McLaughlin Opinion Provides Valuable Guidance After Final Judgment Rule Sinks Another Maryland Appeal

By: Derek M. Stikeleather | 2.15.19 | Media

A recent foreclosure action in the Court of Special Appeals presented Judge Arthur with the opportunity to cleanly explain one of the more maddening—and anxiety-producing—rules of appellate practice, the Final Judgment Rule. See McLaughlin v. Ward, No. 1827, September Term 2017 (Jan. 30, 2019). The rule begins with a simple premise: one cannot appeal a trial court’s ruling until the court has entered a final judgment that resolves every claim in the case. See Md. Code Ann., Cts. & Jud. Proc. § 12-301. Yet, the rule has exceptions. And it is those exceptions that bedevil practitioners (and courts) as they grapple with proper application of the rule and try to avoid noting an appeal too early or—even worse—too late.

The rule is crucial to appellate practice because the Court of Special Appeals obtains jurisdiction only when a party files a timely notice of appeal after a final judgment or as otherwise provided by law. As a court of limited jurisdiction, it must dismiss appeals where jurisdiction is lacking.

First, Judge Arthur recited the three attributes that ordinarily comprise a final judgment. It must:
  1. Be intended by the court as an unqualified, final disposition of the matter in controversy;
  2. Adjudicate all claims against all parties—unless the court directs the entry of final judgment, under Rule 2-602(b), for less than all of the claims or all of the parties; and
  3. Be recorded in accordance with Rule 2-601.
Second, Judge Arthur identified the three exceptions to the final-judgment requirement:
  1. Appeals from interlocutory orders specifically allowed by statute;
  2. Immediate appeals permitted under Maryland Rule 2-602; and
  3. Appeals from interlocutory rulings allowed under the common-law collateral-order doctrine.

The statutory exceptions provide for appeals from certain interlocutory orders that would likely foreclose or irreparably damage an appellant’s rights if the appeal had to wait until the court entered a final judgment. See Md. Code Ann., Cts. & Jud. Proc. § 12-301. Examples include certain orders involving injunctions, child-custody and guardianship rulings, arbitrations, and statutory immunity. See id.
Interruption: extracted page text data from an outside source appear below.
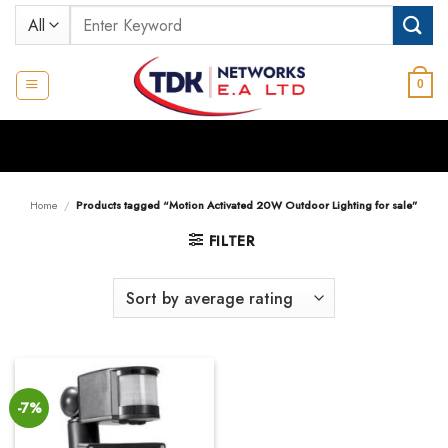
Skip
Search
to
for:
content
0
Home
/
Products tagged “Motion Activated 20W Outdoor Lighting for sale”
FILTER
-7%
And the collateral-order doctrine remains a “very narrow exception” to the final-judgment rule. A collateral order under Maryland law must (1) conclusively determine the disputed question; (2) resolve an important issue; (3) be completely separate from the merits of the action; and (4) be effectively unreviewable on appeal from a final judgment.

The appellant in McLaughlin , Dominion Rental Holdings, LLC (“Dominion”), fell victim to the final-judgment rule. Dominion acquired a property at a foreclosure sale. It filed exceptions to the sale, hoping to recover money that it had spent to improve the property before the sale. The court denied Dominion’s exceptions, and Dominion noted its appeal without waiting for the trial court to ratify the sale and enter its final judgment. Dominion did not note another appeal after the final judgment. Because the appeal was premature, the Court of Special Appeals had to dismiss the case for lack of appellate jurisdiction.

Faced with the nightmare realization that it had potentially blown its appeal by failing to timely note its appeal, Dominion scrambled to find safe harbor in any exception to the final-judgment rule. But no exceptions applied. Although an order for “the sale, conveyance, or delivery of real . . . property” under Section 12-303(3)(v) of the Courts and Judicial Proceedings article is an appealable interlocutory order, the order denying exceptions to the sale was not an appealable order to sell real property because the denial of exceptions necessarily follows the sale. The trial court did not certify the order for interlocutory appeal under Rule 2-602(b). And the order was not an appealable collateral order for two reasons; it was closely tied to the merits of the foreclosure proceeding and it was effectively reviewable on appeal.

Although the final-judgment rule claimed another victim in McLaughlin, one hopes that Judge Arthur’s concise nine-page opinion will help others avoid a similar fate.

This article is republished with permission from Maryland Appellate Blog, the blog of the MSBA Litigation Section.